One of the primary design goals of C# in the early days was to be familiar to C and C++ programmers, while eliminating many of the “gotchas” of C and C++. It is interesting to see what different choices were possible when trying to reduce the dangers of certain idioms while still retaining both familiarity and performance. I thought I’d talk a bit about one of those today, namely, how integer arithmetic works in C#.
One of the biggest problems with C and C++ is that you don’t even know for sure what the range is of an integer; every compiler can differ, which makes it tricky to write truly portable code. C# solves this problem by simply removing the ambiguity. In C#, an int is a 32 bit twos-complement, number, end of story. So that problem is solved. But many more remain.
The fundamental problem is that integer arithmetic in C, C++ and C# behaves only superficially like the integer arithmetic you learned in school. In normal arithmetic there are nice properties like “adding two positive numbers results in a third positive number”, which do not hold in these languages because of integer overflow. Even the property that there is no highest integer is a very useful mathematical property that does not hold. (A mathematician would note that the integer arithmetic that we have in C# is a commutative ring, but few developers have studied ring theory.)

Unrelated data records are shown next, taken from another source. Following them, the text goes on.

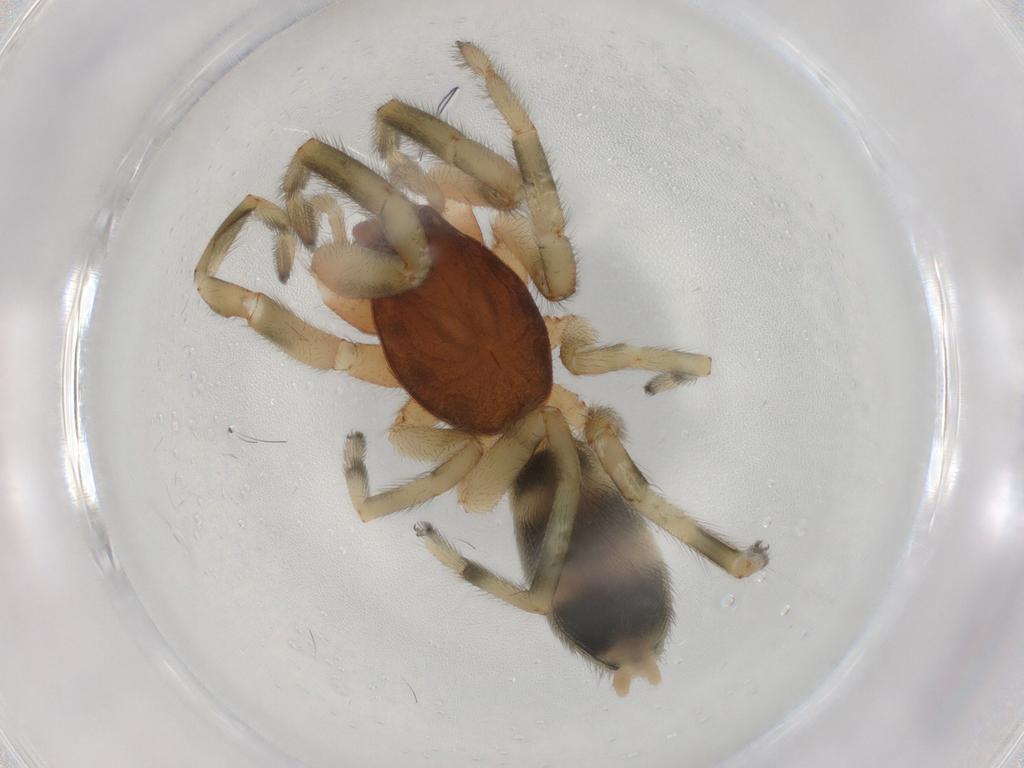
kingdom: Animalia
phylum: Arthropoda
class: Arachnida
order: Araneae
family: Lamponidae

This is bad because it leads to bugs. It is good because the vast majority of integer arithmetic done in any of these languages involves integers whose magnitudes are tiny compared to the possible range of the integer type, and because this kind of arithmetic can be done extremely quickly by computers. So then question then for the designers of C# is: how do we keep the desirable high performance while still enabling developers to detect and prevent bugs?
Of course, one choice would be to simply reject the premise that speed is the most important thing, and make math work correctly across the board. A “big integer” could be the default integer type, as it is in some other languages. Frankly, I spend billions of nanoseconds waiting for stuff to stream down from the network every day; I don’t really care if my arithmetic takes a few extra nanoseconds. It might be worthwhile to say that the default type is big integers, and if you want high performance integers, then you have to use a special type.
But when C# was developed, I doubt that this was even considered for a moment. Keeping the performance up, and being able to interface easily with existing libraries of unmanaged code, and leveraging the existing knowledge of developers used to 32 bit integers, were all high priorities. And we lived in a world where high latency was due mostly to the CPU taking a long time, not waiting for network I/O so much.
The decision the C# designers actually made was to have two kinds of integer arithmetic: checked, and unchecked. Unchecked arithmetic has all the speed and danger that you have learned to love from C and C++, and checked arithmetic throws an exception on overflow. It is slightly slower, but a lot safer.
How exactly is that safer? Because it is better to crash the program and bring the bug to the attention of the users and the developers, than to muddle on through. If the programmer believed that all arithmetic operations should be on integers that are tiny compared to the range of an integer, and in fact they are not, then something is fundamentally wrong with the program, it is unreliable, and it should be stopped before it does any more harm.
So it seems pretty clear why we would want to have a “checked” keyword in C#; it says “in this bit of the code, I assert that my integer arithmetic does not overflow, and if it does, I’d rather crash the program than muddle on through”. But what possible use is the unchecked keyword? Unchecked arithmetic is the default!